Une partie de la gauche, en Suisse, ne fait plus de politique, elle ne fait plus que de la morale. Sur les migrants, elle nous fait la morale. Sur notre manière de voter, elle nous fait la morale. Sur la notion de frontière, elle nous fait la morale, nous conspuant de ne pas partager sa vision planétaire, ou mondialiste. Sur l’usage que nous faisons de notre liberté d’expression, elle nous fait la morale : si nous abondons dans son sens, c’est bien, si nous plaidons contre ses idées, c’est mal.

 

 

Cette gauche ne livre plus combat, la bonne vieille bataille sociale, ô combien nécessaire, pour que les plus faibles, les plus fragilisés, nos chômeurs, nos personnes âgées, nos malades puissent vivre mieux. Non, elle nous fait la morale. Dépourvue de son ancestralité guerrière, celle de la Grève générale de 1918 ou des grands mouvements de masse, elle n’a plus pour discours que de brandir le Bien. Elle n’est plus combattante, mais cléricale.

 

 

Prenez l’affaire des migrants.
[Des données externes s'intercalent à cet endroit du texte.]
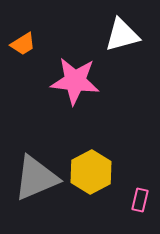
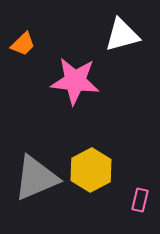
orange trapezoid: rotated 12 degrees counterclockwise
yellow hexagon: moved 2 px up
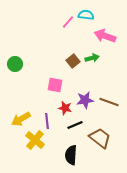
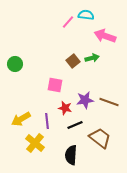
yellow cross: moved 3 px down
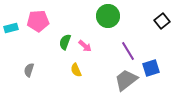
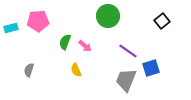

Des dizaines de milliers de personnes, venues de Syrie ou d’ailleurs, viennent frapper à nos portes, oh pas seulement celles de la Suisse, celles des pays d’Europe qui nous entourent, l’Allemagne principalement. C’est un phénomène de masse, assurément capital, il s’agit de lui donner une réponse politique. Personne, ou presque, ne prétend qu’il faille rester sourds, et fermer les frontières. Très peu, en revanche, plaident pour l’ouverture totale des vannes, sans discernement, au nom du poids total d’une misère du monde, que nous Suisses (on se demande bien en vertu de quelle singularité, quelle élection) devrions porter en absolue priorité. La réponse sera donc quelque part entre deux. Accueillir oui, le Refuge oui, c’est chez nous une tradition, mais recevoir tout le monde, non.

 

 

Si vous dites cela, qui est de l’ordre du curseur et de la négociation, toutes choses inhérentes à notre manière de faire de la politique en Suisse, la gauche moralisante viendra tout de suite vous faire la leçon. Elle vous traitera d’égoïste, vous brandira les pires heures de la Seconde Guerre Mondiale, le « J » sur les passeports, la circulaire Rothmund, la fermeture des frontières. Elle fera de vous un collabo en puissance, elle vous fera miroiter le risque de devenir un salaud. Cette gauche-là (qui n’est certes pas toute la gauche de Suisse), au lieu d’entrer, par la dialectique, dans le combat pour placer le curseur du nombre d’admissions au mieux de ce qu’elle souhaite, règle le problème dès le départ, en diabolisant ceux qui ne partagent pas son rêve d’ouverture totale. Vous êtes le Mal, elle est le Bien.

 

 

Elle a tort. Parce qu’en Suisse, les gens en ont marre. Ils en ont plus qu’assez. Alors que tout, dans notre Histoire démographique, montre notre très grande ouverture à l’Autre, malgré les théories du début du siècle sur l’Überfremdung, malgré les années Schwarzenbach, et aujourd’hui encore, il faudrait que les gens qui sont déjà ici, ceux de l’intérieur, Suisses ou étrangers peu importe, bref les résidents, se sentent immédiatement coupables de vouloir réguler les phénomènes migratoires (dont l’asile ne représente d’ailleurs qu’une faible proportion). La gauche moralisante a tort : plus on fera aux gens la leçon morale, plus ils se braqueront. Et ils auront la raison : la politique, ça n’est pas la morale. Ca n’est certes pas, non plus, l’absence de morale, ou l’immoralité. Les deux domaines doivent faire l’objet d’une constante dialectique, se nourrir mutuellement d’arguments. Mais non se confondre.

 

 

Pour décidément ne pas comprendre cela, la gauche moralisante ne cesse de perdre des voix. C’est dommage : la Suisse a impérativement besoin de mouvements de pensée qui se mobilisent pour défendre la dignité du travail, celle de ceux qui en cherchent, parfois désespérément, mais aussi celle des laissés pour compte. C’est cela, la grande vocation de la gauche. Et non de nous brandir quotidiennement le Bien. Comme si, le Clergé ayant perdu toute son influence dans nos villes et nos campagnes, il eût à tout prix fallu que de grandes âmes profanes en prissent le relais. C’est un tort, une erreur : la politique n’a besoin ni de prêtres ni de pasteurs, ni de confesseurs ni de pourfendeurs, ni de promesses de salut ou de damnation. Elles a juste besoin de combattants compétents, concrets, constructifs. Ce sont eux, depuis les pères fondateurs radicaux de 1848, qui font avancer notre destin fédéral commun.